▶ **STATED EXERCISE A**: Summarize the passage on friendship in two sentences.

▶ **SUPPLIED TEXT**:
+--
It had been four years actually since I had had a male best friend. During that time I had found much more of a sense of empathy and connection with my female peers. It’s still hard even now putting into words what that difference was. Women to me seemed more thoughtful, more caring and in so many ways more “grown up” and living with less pretense than men. In that regard, I was influenced by the more peer-like relationship that was emerging between my mother and I, as she shared with me so much of her struggles along with her aspirations and fears. I was influenced by all that I was learning about the struggles of women generally from the education I was getting on feminism and “patriarchy” from my mom’s best friends. Maybe I was simply more attracted to women because of my heterosexual libido and they were happy to engage with me in a more intimate and less competitive manner. Though I was afraid to act overtly on any sexual feelings for another person, maybe I was operating at some subtle level of connection that was in a gray area between erotic and platonic that was unconventional and appealing to a number of my female peers.
+--
▶ **MATERIAL FOR THE TASK**:
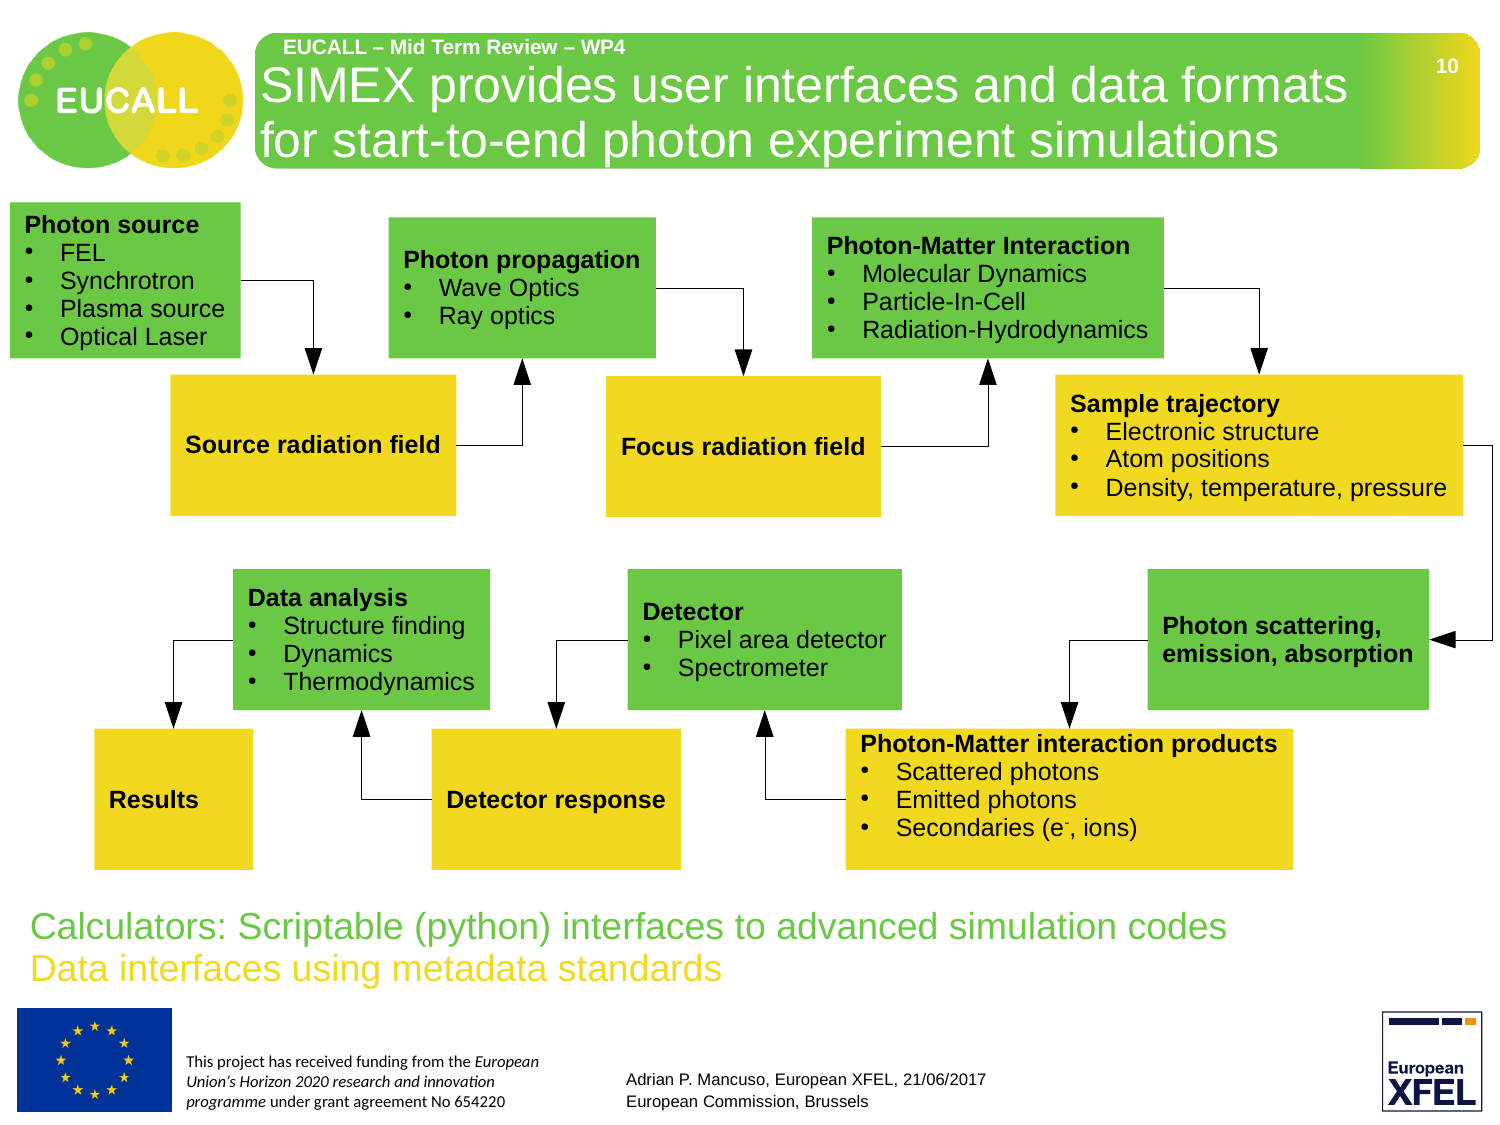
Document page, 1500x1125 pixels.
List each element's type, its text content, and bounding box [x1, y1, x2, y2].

picture [17, 1008, 172, 1112]
text_box Photon propagation Wave Optics Ray optics [388, 217, 656, 359]
picture [18, 32, 243, 168]
text_box Results [94, 728, 253, 870]
text_box Photon-Matter interaction products Scattered photons Emitted photons Secondaries (e-, ions) [845, 728, 1294, 870]
text_box Sample trajectory Electronic structure Atom positions Density, temperature, pressure [1055, 374, 1463, 516]
text_box Photon-Matter Interaction Molecular Dynamics Particle-In-Cell Radiation-Hydrodynamics [812, 217, 1164, 359]
text_box Detector Pixel area detector Spectrometer [627, 569, 902, 711]
text_box Source radiation field [170, 374, 457, 516]
text_box Detector response [431, 728, 682, 870]
text_box Photon scattering, emission, absorption [1147, 569, 1430, 711]
text_box Photon source FEL Synchrotron Plasma source Optical Laser [9, 202, 241, 359]
text_box Data analysis Structure finding Dynamics Thermodynamics [233, 569, 491, 711]
title SIMEX provides user interfaces and data formats for start-to-end photon experiment simulations [259, 56, 1476, 169]
text_box Calculators: Scriptable (python) interfaces to advanced simulation codes Data interfaces using metadata standards [15, 897, 1486, 996]
text_box Focus radiation field [606, 376, 881, 518]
+--
▶ **STATED EXERCISE B**: Count the lines in the entries that contain the string "Dynamics", with case significant, and give only the number.

▶ **PROBLEM SOLUTION A**: For four years the narrator had no male best friend and felt far more empathy and connection with female peers, who seemed more thoughtful, caring, and "grown up" than men. The narrator credits this to a more peer-like bond with the narrator's mother and lessons on feminism from her best friends, and wonders whether attraction to women produced a connection somewhere between erotic and platonic.

▶ **PROBLEM SOLUTION B**: 2